-- Source passage follows --

So you’ve responded to the surveys. You’ve heard about CivicApps. You’ve seen the City of Portland declare open source in government week. But you still don’t really have a clear idea about where we go from here. Or how the developers here in town fit in with the City’s plans.
Well, get ready for a little clarification. Tonight, the Portland Development Commission (PDC) and the City of Portland will be hosting a Software Summit to discuss the economic growth strategy for our industry.
And while the event is overbooked and the chambers and overflow rooms will be, um, overflowing. You can still take part. How? Via the livestream of the event beginning at 5 PM, today. (A recording of the event will be made available by next week.)
What are they hoping to accomplish tonight? Well, after months of research and discussion and thinking, the Portland Development Commission and the City have come up with a starting point for better supporting the software industry here in Portland.
That’s so important, I’m going to repeat it: a starting point. This isn’t the end. This is the beginning. And your involvement is key.

-- Source passage concluded --

Condense the paragraph beginning "And while the event is overbooked" from the passage on Portland's Software Summit into a short bulleted list, keeping its main facts.

-- Given data follows --

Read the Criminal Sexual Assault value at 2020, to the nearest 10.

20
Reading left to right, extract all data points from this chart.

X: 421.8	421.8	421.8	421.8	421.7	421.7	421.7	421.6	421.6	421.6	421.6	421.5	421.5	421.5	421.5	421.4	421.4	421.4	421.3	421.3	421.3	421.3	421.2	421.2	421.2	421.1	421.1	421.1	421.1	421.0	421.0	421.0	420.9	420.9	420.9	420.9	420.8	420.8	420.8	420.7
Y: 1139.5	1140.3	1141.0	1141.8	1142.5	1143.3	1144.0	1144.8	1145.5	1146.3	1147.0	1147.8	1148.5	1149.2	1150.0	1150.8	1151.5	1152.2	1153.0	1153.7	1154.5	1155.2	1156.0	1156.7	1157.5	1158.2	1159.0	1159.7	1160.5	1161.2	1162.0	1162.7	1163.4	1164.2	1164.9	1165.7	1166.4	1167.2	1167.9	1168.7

-- Given data concluded --
-- Given data follows --

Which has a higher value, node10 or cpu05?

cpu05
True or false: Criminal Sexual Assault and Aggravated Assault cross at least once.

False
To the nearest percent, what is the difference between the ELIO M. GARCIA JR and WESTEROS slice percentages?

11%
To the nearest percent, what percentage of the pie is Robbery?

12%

-- Given data concluded --
-- Given data follows --

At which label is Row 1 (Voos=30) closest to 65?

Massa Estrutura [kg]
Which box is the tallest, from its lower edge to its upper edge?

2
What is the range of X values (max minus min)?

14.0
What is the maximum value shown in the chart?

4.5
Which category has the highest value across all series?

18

-- Given data concluded --

▶ _Problem solution_:
- The event is overbooked, and the chambers and overflow rooms will be full.
- People can still take part through the livestream, which starts at 5 PM today.
- A recording will be available by next week.